C. As farmers, the older men were typically dependent on local banks for cash flow loans. With only two banks in town, they were afraid that finding against the bank would be bad for business—either because the bank might take operations elsewhere, or might close off credit to any jurors who found against them. Thus the trial became a measure of what was best strategically for the local economy, and how to play it safe.

• • •
Where, I wondered, was there room for the case being decided on its merits? Boy, did I feel naive.

Because this was a civil case (not criminal) the standards for a decision were different than those I had absorbed watching Perry Mason on TV. Instead of requiring unanimity, it was sufficient that 9 of the 12 agreed with a course of action (either in favor of the plaintiff or the defendant). Nor were we asked to decide "beyond a reasonable doubt" what happened. It was enough to reach a decision based on what we felt the evidence showed most probably occurred.

Consensus Tools at Work
Here are the things I did as foreman in an attempt to navigate this complicated group dynamic, and which ultimately led to a verdict that we could all support.

1. Move away from positions and navigate from core interests
It was crucial to uncover early on that the 12 of us were not judging the case on the same basis. While some of us were focusing on whether the farmer had a legitimate beef about how the bank handled the request for additional collateral (it all boiled down to what we thought most likely transpired in a closed-room conversation where only the farmer and the bank president were present), it was important to know that the older men were afraid of incurring the bank's displeasure and that they didn't respect the plaintiff as a farmer.

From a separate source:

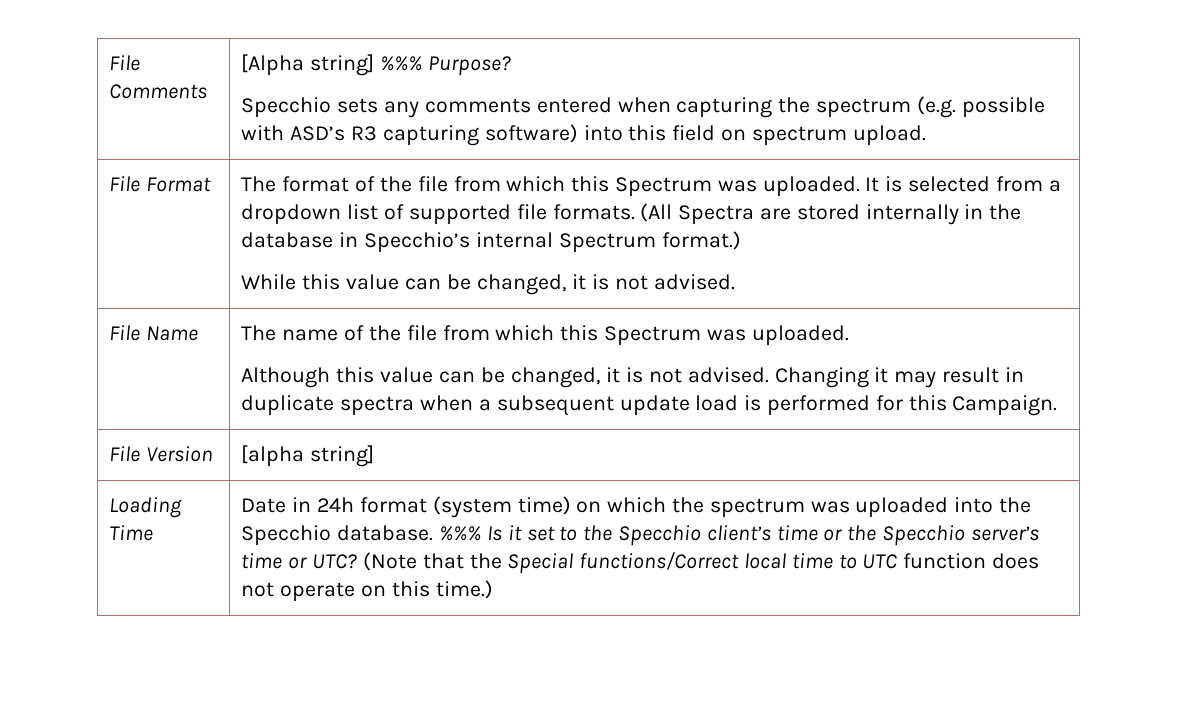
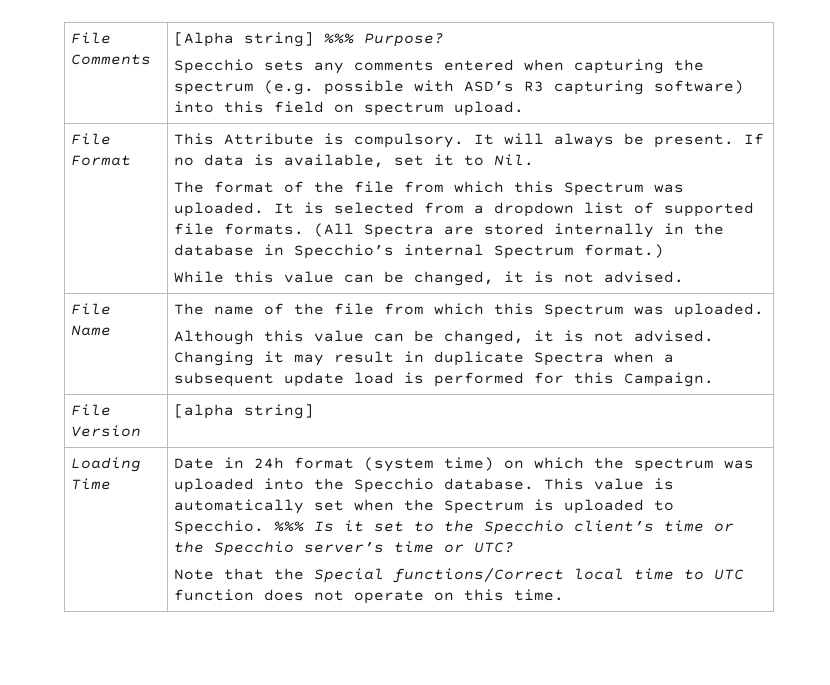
(212, 184) none -> [174,133,765,148] [174,154,535,168] This Attribute is compulsory. It will always be present. If no data is available, set it to Nil. //
[340,396,415,416] spectra -> [534,352,605,366] Spectra
(434, 533) none -> [544,478,675,490] [174,499,675,514] [174,520,265,535] This value is automatically set when the Spectrum is uploaded to Specchio.
[362,552,417,571] (Note -> [174,569,215,580] // Note
[435,580,493,599] time.) -> [514,589,565,601] time.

2. Walk away from tangential inflammatory statements
While I had a knee-jerk outrage reaction to the racist side comments that some of the men made about the plaintiff's lawyer, I chose to let that go. I figured that as long as this was not being put forward as a reason to side with the bank (while I was on guard about this possibility, it didn't happen), then we were more likely to be able to build a workable solution. My immediate needs would be met so long as I was vigilant about not allowing the farmer's lawyer's race to be a factor in how we came to agreement.

3. Focus on bridging instead of advocacy
In attempting to build consensus in situations where there exist non-trivial differences, it's often useful to approach the issue in two stages: first, flush out all the factors that are in play; and second, make a transition to focusing on the search for a course of action that adequately balances those factors.

4. Make sure that all speakers feel heard—especially if they say something controversial
If a person says something edgy, or something they feel strongly about, they are highly likely to repeat themselves (often with increasing volume and frustration) Simply making sure that you've heard someone (to their satisfaction), can make an enormous difference in how smoothly you navigate tough topics.

5. Proceed at a pace that doesn't feel rushed to anyone
While this may seem obvious, everyone does not process information or know their own mind at the same rate. If you chivvy along the slower processors (in the name of reaching the finish line sooner), it's often false economy. Pushing tends to result in push back, which will either undermine how quickly you'll be able to tackle the next topic, or erode the trust needed for a solid decision. People tend to get indigestion when asked to swallow before they're finished chewing. In fact, if you push hard enough, they'll spit out their food and it's messy all around.
• • •
After several hours of deliberation, we were able to reach agreement on finding for the plaintiff (establishing that the bank president should have known better what the proper process was for boosting the collateral on the loan), yet honored the concerns of the older jurists by limiting the damages to something modest. Thus, the bank wasn't hurt badly and the farmer didn't get rich.

In the end, I think we approximated justice pretty well, yet I wonder to this day how things would have gone if there hadn't been a nascent process consultant serving as the foreman, able to bring the tools of consensus into the jury room.